KW21

Von den Möglichkeiten und Unmöglichkeiten, das Glück zu fassen. Gespräch mit Dragica Rajčić Holzner

Dragica Holzner

Lesungen werden abgesagt oder verschoben, Literatur findet derzeit online statt. Weil Dragica Rajčić Holzner aber gerade in Zürich war, konnte Ursina Sommer nicht widerstehen und hat sich mit der Autorin in ihrer Wohnung zu einem Gespräch über das neue Buch, die Besessenheit beim Schreiben und die Stimmen des weiblichen Ichs getroffen – unter strikter Einhaltung des Social Distancings, versteht sich.

Von Ursina Sommer
22. Mai 2020

Dragica, du hast gestern dein neues Buch fertiggestellt.
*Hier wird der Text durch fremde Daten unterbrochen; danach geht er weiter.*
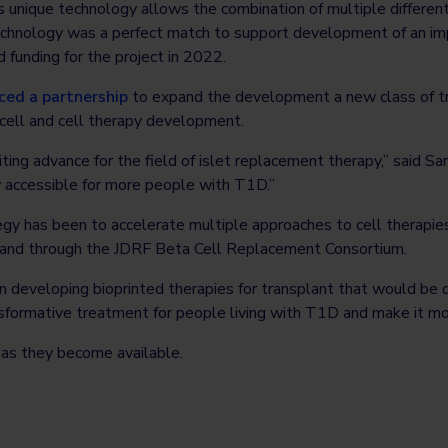
Its unique technology allows the combination of multiple differen
echnology was a perfect match to support development of an imp
 funding for the project in 2022.
ed a partnership
to expand the development a new class of tr
 cell and cell therapy development.
ting advance for the field of islet replacement therapy,” said Sar
y accessible for more people with T1D.”
tegy has been to accelerate multiple approaches to cell therapi
 and through the JDRF Beta Cell Replacement Consortium.
on developing bioprinted therapies for transplant that would be
nsformative treatment for people living with T1D and make it m
 as they become available.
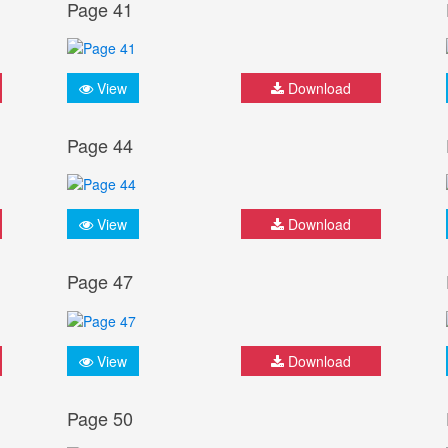
Page 41
View
Download
Page 44
View
Download
Page 47
View
Download
Page 50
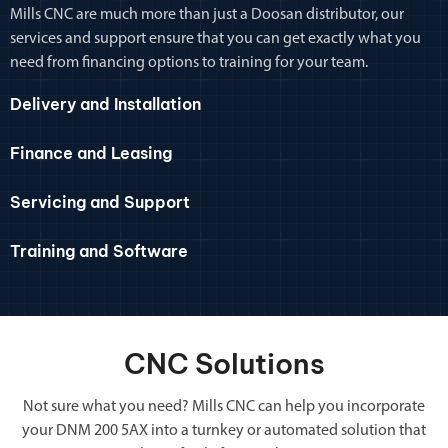
Mills CNC are much more than just a Doosan distributor, our
services and support ensure that you can get exactly what you
need from financing options to training for your team.
Delivery and Installation
Finance and Leasing
Servicing and Support
Training and Software
CNC Solutions
Not sure what you need? Mills CNC can help you incorporate
your DNM 200 5AX into a turnkey or automated solution that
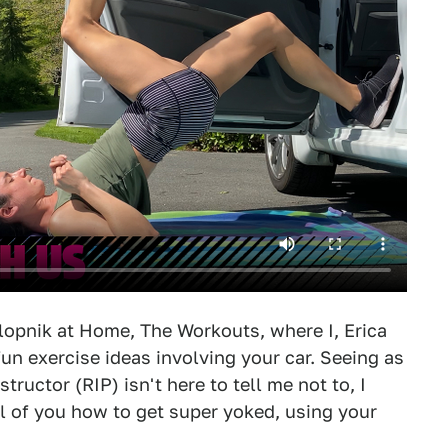
alopnik at Home, The Workouts, where I, Erica
un exercise ideas involving your car. Seeing as
tructor (RIP) isn't here to tell me not to, I
ll of you how to get super yoked, using your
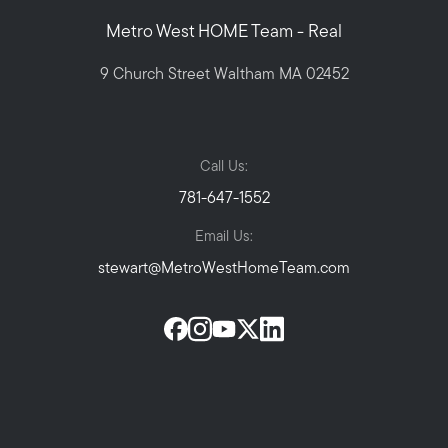
Metro West HOME Team - Real
9 Church Street Waltham MA 02452
Call Us:
781-647-1552
Email Us:
stewart@MetroWestHomeTeam.com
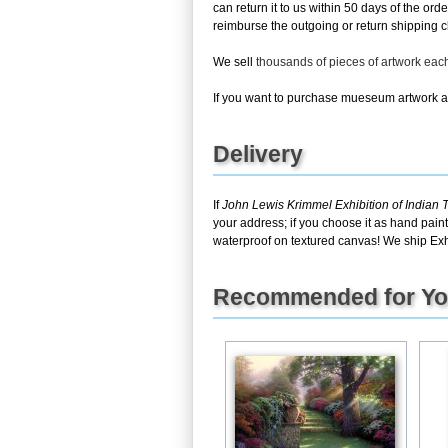
can return it to us within 50 days of the ord
reimburse the outgoing or return shipping ch
We sell
thousands of pieces of artwork ea
If you want to purchase mueseum artwork at 
Delivery
If
John Lewis Krimmel Exhibition of Indian 
your address; if you choose it as hand pain
waterproof on textured canvas! We ship Exhi
Recommended for Y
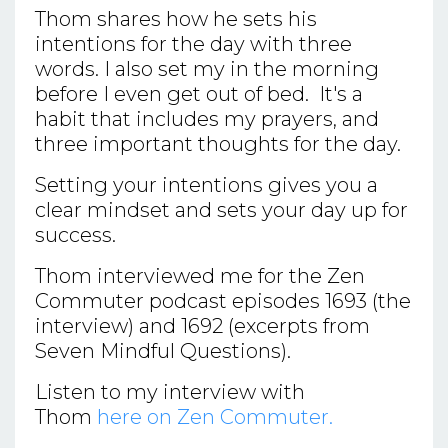
Thom shares how he sets his
intentions for the day with three
words. I also set my in the morning
before I even get out of bed. It's a
habit that includes my prayers, and
three important thoughts for the day.
Setting your intentions gives you a
clear mindset and sets your day up for
success.
Thom interviewed me for the Zen
Commuter podcast episodes 1693 (the
interview) and 1692 (excerpts from
Seven Mindful Questions).
Listen to my interview with
Thom
here on Zen Commuter.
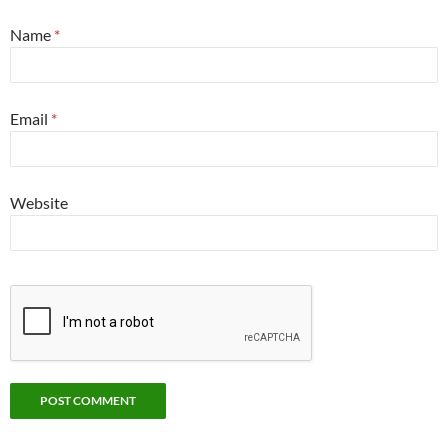
Name
*
Email
*
Website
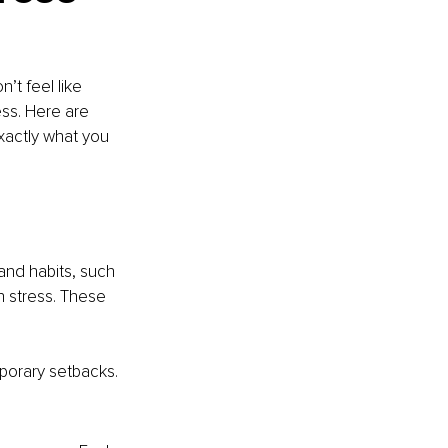
’t feel like 
ss. Here are 
actly what you 
and habits, such 
h stress. These 
porary setbacks.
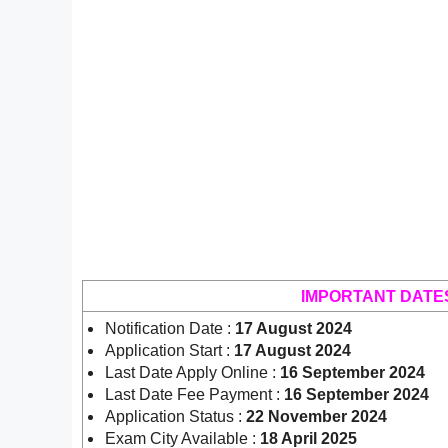
IMPORTANT DATE
Notification Date :
17 August 2024
Application Start :
17 August 2024
Last Date Apply Online :
16 September 2024
Last Date Fee Payment :
16 September 2024
Application Status :
22 November 2024
Exam City Available :
18 April 2025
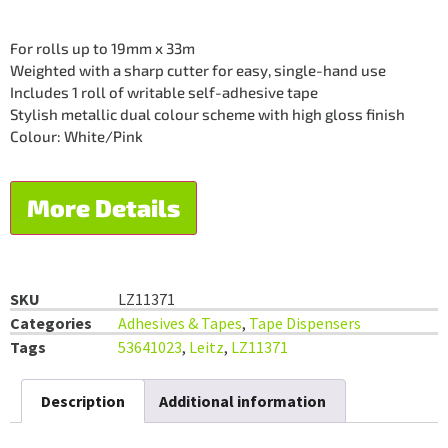
For rolls up to 19mm x 33m
Weighted with a sharp cutter for easy, single-hand use
Includes 1 roll of writable self-adhesive tape
Stylish metallic dual colour scheme with high gloss finish
Colour: White/Pink
More Details
SKU
LZ11371
Categories
Adhesives & Tapes
,
Tape Dispensers
Tags
53641023
,
Leitz
,
LZ11371
Description
Additional information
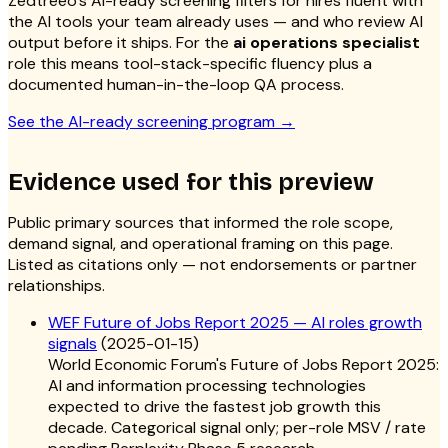
Zedtreeo’s AI-ready screening filters for hires fluent with
the AI tools your team already uses — and who review AI
output before it ships. For the
ai operations specialist
role this means tool-stack-specific fluency plus a
documented human-in-the-loop QA process.
See the AI-ready screening program
→
Evidence used for this preview
Public primary sources that informed the role scope,
demand signal, and operational framing on this page.
Listed as citations only — not endorsements or partner
relationships.
WEF Future of Jobs Report 2025 — AI roles growth
signals
(
2025-01-15
)
World Economic Forum's Future of Jobs Report 2025:
AI and information processing technologies
expected to drive the fastest job growth this
decade. Categorical signal only; per-role MSV / rate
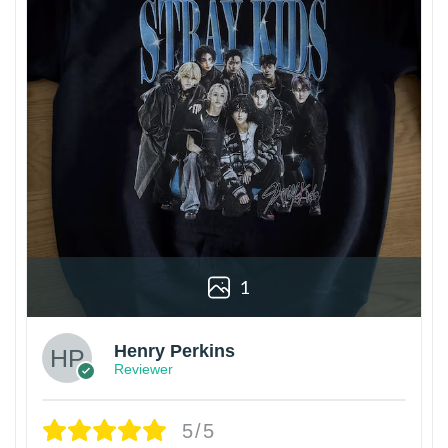
1
Henry Perkins
Reviewer
5/5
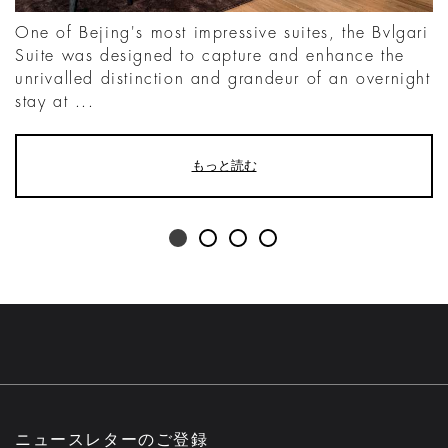
One of Bejing's most impressive suites, the Bvlgari
Suite was designed to capture and enhance the
unrivalled distinction and grandeur of an overnight
stay at ...
もっと読む
ニュースレターのご登録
Worauf dürfen wir uns freuen? 

Liebe um Liebe kommt im September bei Matthes & Seitz heraus und ist eine erweiterte Version meines letzten Buchs, Glück, welches als langes Gedicht geschrieben ist und als edition spoken script beim Gesunden Menschenversand herauskam. Es kommen dieselben Figuren vor und ich gehe auch wieder der Frage nach, wieso Frauen in unterschiedlichen Generationen in einen Sog der Gewalt geraten. Mehr will ich noch nicht verraten! Ich bin sehr gespannt, ob das Konzept aufgeht. Aber das weiss ich nie, ich brauche erst Rückmeldungen. Mit der Intention und Rezeption ist das wie beim Kochen: Ob es an den Zutaten liegt oder an mir, meine Absicht spielt nur eine kleine Rolle, wenn es darum geht, wie es anderen schmeckt.

«Liebe um Liebe» ist also ein Roman, deine früheren Texte sind hingegen Gedichte und Theaterstücke. Welche Möglichkeiten bietet dir die epische Form?

Ich schreibe seit 2007 daran. Man sollte nicht von Möglichkeiten sprechen, sondern fragen, was mich in diese Verdammnis getrieben hat! Es gibt beim Schreiben einen fast organischen Zwang, welcher wahrscheinlich in der Nähe von Wahn anzusiedeln ist, wo etwas getan werden muss. Wenn man dabei selber von Anfang an wüsste, was man finden würde, dann hört das Buch schon auf. Ich hatte keine Ahnung, ich war besessen. Mein vorletztes Buch, Warten auf Broch, wurde ein Essay von 90 Seiten. So entstehen meine Bücher. Ich schreibe und bis zuletzt weiss ich nicht, wohin es geht und wie es endet.

Deine Texte werden oft unter dem Schlagwort «Migration» besprochen. Stört dich das nicht manchmal?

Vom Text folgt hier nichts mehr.